> _TEXTE AFFICHÉ_:
Le changement climatique joue également un rôle. De nombreux animaux modifient certaines habitudes de vie, en changeant notamment leur période de reproduction, pour s’adapter aux variations climatiques.
Enfin, depuis 10 000 ans, une réorganisation massive s’observe chez les mammifères en faveur des espèces domestiques au détriment des espèces sauvages. Les mammifères domestiques qui ne comptent qu’une vingtaine d’espèces représentent actuellement plus de 90 % de la biomasse totale des mammifères, tandis que les mammifères sauvages, représentés par 6 495 espèces1, constituent moins de 10 % de cette biomasse.
Des mesures de réensauvagement
Ces phénomènes conduisent à une homogénéisation des faunes sauvages, à une perte de diversité génétique et d’originalité fonctionnelle, avec des conséquences écologiques majeures. Elle restreint fortement les potentialités écologiques et évolutives de cette faune, car la diversité offre des possibilités de plasticité, d’adaptation à des environnements divers, nouveaux. Ainsi, la diversité des couleurs des ailes (noires ou blanches) de la phalène du bouleau a permis à ce papillon de s’adapter au noircissement des troncs des bouleaux au moment de la révolution industrielle.
Il reste néanmoins très difficile de prédire plus précisément les effets de ces changements. Mais l’effondrement de la vie sauvage doit nous inviter à nous questionner et à réviser la façon dont on envisage nos relations avec les non-humains, leurs valeurs écologiques, sociales et culturelles.

> _Entrées enregistrées_:
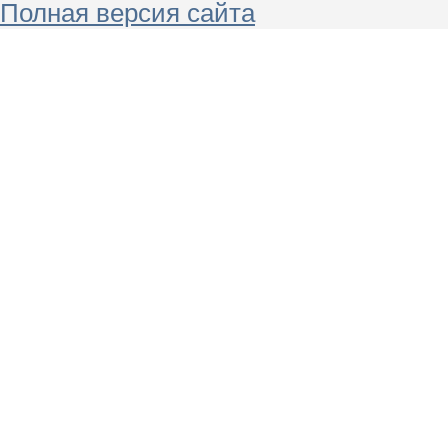
Полная версия сайта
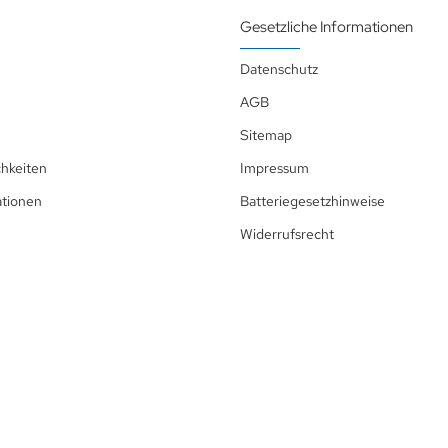
Gesetzliche Informationen
Datenschutz
AGB
Sitemap
hkeiten
Impressum
ationen
Batteriegesetzhinweise
Widerrufsrecht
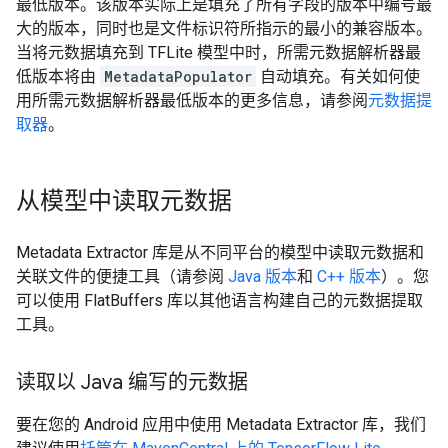
最低版本。该版本实际上是填充了所有字段的版本中编号最
大的版本，同时也是文件标识符所指示的最小的兼容版本。
当将元数据填充到 TFLite 模型中时，所需元数据解析器最
低版本将由
MetadataPopulator
自动填充。有关如何使
用所需元数据解析器最低版本的更多信息，请参阅
元数据提
取器
。
从模型中读取元数据
Metadata Extractor 库是从不同平台的模型中读取元数据和
关联文件的便捷工具（请参阅
Java 版本
和
C++ 版本
）。您
可以使用 FlatBuffers 库以其他语言构建自己的元数据提取
工具。
读取以 Java 编写的元数据
要在您的 Android 应用中使用 Metadata Extractor 库，我们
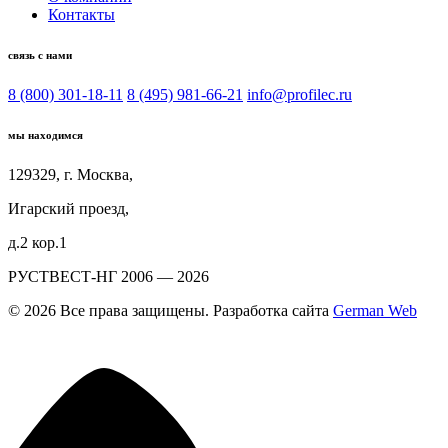
Контакты
связь с нами
8 (800) 301-18-11
8 (495) 981-66-21
info@profilec.ru
мы находимся
129329, г. Москва,
Игарский проезд,
д.2 кор.1
РУСТВЕСТ-НГ 2006 — 2026
© 2026 Все права защищены. Разработка сайта
German Web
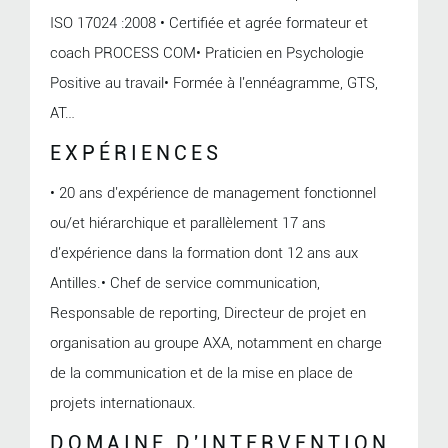
ISO 17024 :2008 • Certifiée et agrée formateur et
coach PROCESS COM• Praticien en Psychologie
Positive au travail• Formée à l'ennéagramme, GTS,
AT…
EXPÉRIENCES
• 20 ans d'expérience de management fonctionnel
ou/et hiérarchique et parallèlement 17 ans
d'expérience dans la formation dont 12 ans aux
Antilles.• Chef de service communication,
Responsable de reporting, Directeur de projet en
organisation au groupe AXA, notamment en charge
de la communication et de la mise en place de
projets internationaux.
DOMAINE D'INTERVENTION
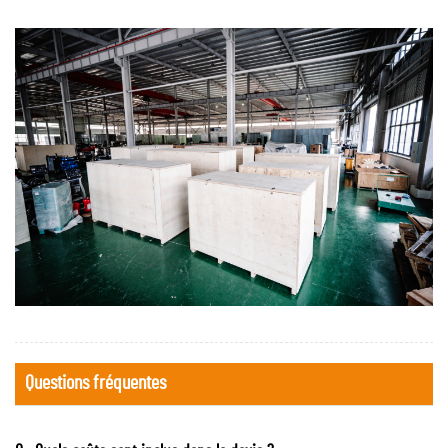
Questions fréquentes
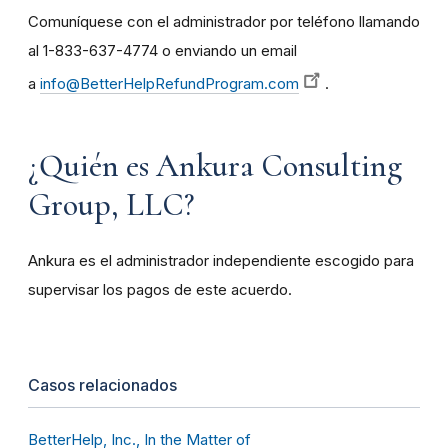
Comuníquese con el administrador por teléfono llamando
al 1-833-637-4774 o enviando un email
a
info@BetterHelpRefundProgram.com
.
¿Quién es Ankura Consulting
Group, LLC?
Ankura es el administrador independiente escogido para
supervisar los pagos de este acuerdo.
Casos relacionados
BetterHelp, Inc., In the Matter of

> _TÂCHE À FAIRE_:
Recopiez le passage du texte sur la faune sauvage qui s'ouvre sur les mots contenant « Le changement climatique » et se ferme sur « de cette biomasse. ». Vous n'avez pas besoin des entrées pour ce travail.

> _RÉPONSE_:
Le changement climatique joue également un rôle. De nombreux animaux modifient certaines habitudes de vie, en changeant notamment leur période de reproduction, pour s’adapter aux variations climatiques.
Enfin, depuis 10 000 ans, une réorganisation massive s’observe chez les mammifères en faveur des espèces domestiques au détriment des espèces sauvages. Les mammifères domestiques qui ne comptent qu’une vingtaine d’espèces représentent actuellement plus de 90 % de la biomasse totale des mammifères, tandis que les mammifères sauvages, représentés par 6 495 espèces1, constituent moins de 10 % de cette biomasse.